Continue, ele incentivou, e de algum modo aquilo começava a me dar ódio. "O que aconteceu com ele? Que caderno é esse, foi encontrado aonde?" Por que estava perdendo o controle agora?
Eu não queria que ele respondesse a nenhuma das minhas perguntas, não queria que ele confirmasse nada que estivesse passando pela minha mente.
"Acalme-se, garoto, você...".
"EU PRECISO FALAR COM ELE! PRECISO VER ELE, EU PRECI-"

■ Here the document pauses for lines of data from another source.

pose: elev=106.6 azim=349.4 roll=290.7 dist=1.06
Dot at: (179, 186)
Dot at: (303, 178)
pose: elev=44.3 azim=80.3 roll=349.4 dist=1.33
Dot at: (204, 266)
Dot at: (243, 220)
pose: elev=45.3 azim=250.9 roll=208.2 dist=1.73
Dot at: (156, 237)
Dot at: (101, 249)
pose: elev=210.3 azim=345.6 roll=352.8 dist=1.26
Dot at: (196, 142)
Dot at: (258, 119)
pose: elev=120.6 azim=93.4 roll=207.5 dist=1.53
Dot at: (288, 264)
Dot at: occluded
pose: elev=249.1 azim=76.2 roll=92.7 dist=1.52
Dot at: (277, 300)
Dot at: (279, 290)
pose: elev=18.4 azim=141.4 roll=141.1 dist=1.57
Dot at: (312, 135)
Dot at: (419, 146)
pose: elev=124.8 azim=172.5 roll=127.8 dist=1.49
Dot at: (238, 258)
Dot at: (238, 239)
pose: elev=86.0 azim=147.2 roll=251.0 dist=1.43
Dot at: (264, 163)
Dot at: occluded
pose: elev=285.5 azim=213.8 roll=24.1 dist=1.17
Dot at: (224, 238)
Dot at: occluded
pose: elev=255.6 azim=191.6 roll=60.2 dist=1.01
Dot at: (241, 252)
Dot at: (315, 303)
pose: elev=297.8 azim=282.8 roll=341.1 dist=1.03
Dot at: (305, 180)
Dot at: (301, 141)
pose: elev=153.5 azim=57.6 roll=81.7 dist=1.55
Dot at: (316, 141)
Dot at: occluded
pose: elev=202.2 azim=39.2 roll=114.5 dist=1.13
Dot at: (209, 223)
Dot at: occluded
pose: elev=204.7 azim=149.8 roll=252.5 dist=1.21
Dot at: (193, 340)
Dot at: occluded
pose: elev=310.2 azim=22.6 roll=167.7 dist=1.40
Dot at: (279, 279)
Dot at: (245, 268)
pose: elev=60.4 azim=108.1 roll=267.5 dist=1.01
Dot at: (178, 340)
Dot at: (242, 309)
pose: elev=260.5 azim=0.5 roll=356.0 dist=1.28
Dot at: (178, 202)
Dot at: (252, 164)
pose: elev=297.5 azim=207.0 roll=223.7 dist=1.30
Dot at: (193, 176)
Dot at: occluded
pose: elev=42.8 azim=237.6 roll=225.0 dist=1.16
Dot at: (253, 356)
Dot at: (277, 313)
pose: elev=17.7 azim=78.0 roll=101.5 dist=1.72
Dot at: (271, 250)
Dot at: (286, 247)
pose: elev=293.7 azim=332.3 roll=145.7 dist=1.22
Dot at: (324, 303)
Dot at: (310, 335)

"Niikura se suicidou no banheiro dos funcionários, Daisuke." ele disse calmamente, como se a minha histeria tivesse o irritado tão profundamente a ponto de ter que me parar do pior modo possível. "Achei que soubesse."
Não. Não sabia
Em nenhuma das outras vezes em que entrei lá o banheiro me pareceu tão iluminado quanto há algumas semanas. Na verdade, o lugar estava agora tão gelado como nunca estivera, e o meu desespero era ver que o frio era muito mais interno.
Me perguntava repetidamente o motivo de Kaoru ter feito aquilo e o motivo de eu estar sendo tão afetado pela morte de alguém que mal conhecia. Havia sonhado diversas vezes com ele, mas isso não significava nada. A única vez que eu realmente cheguei a tocar nele teria sido nesse mesmo banheiro... E eu nem sabia se aquilo fora real.
Por que não podia acordar e descobrir que estava sendo tudo mais um sonho?
Eu sabia que a partir daquele dia não teria mais paz. Havia me apaixonado por alguém com quem sonhava todas as noites, por alguém que não estava mais ao meu alcance...
A não ser que queira seguir os mesmos passos dele, o pequeno estilete no meu bolso parecia não cansar de me lembrar.
Mas eu nunca soube viver a vida como ele. Não seria agora que conseguiria.
Tirando da minha pasta o caderno em que tantas vezes eu vira Kaoru escrevendo, eu me condenei a viver sonhando.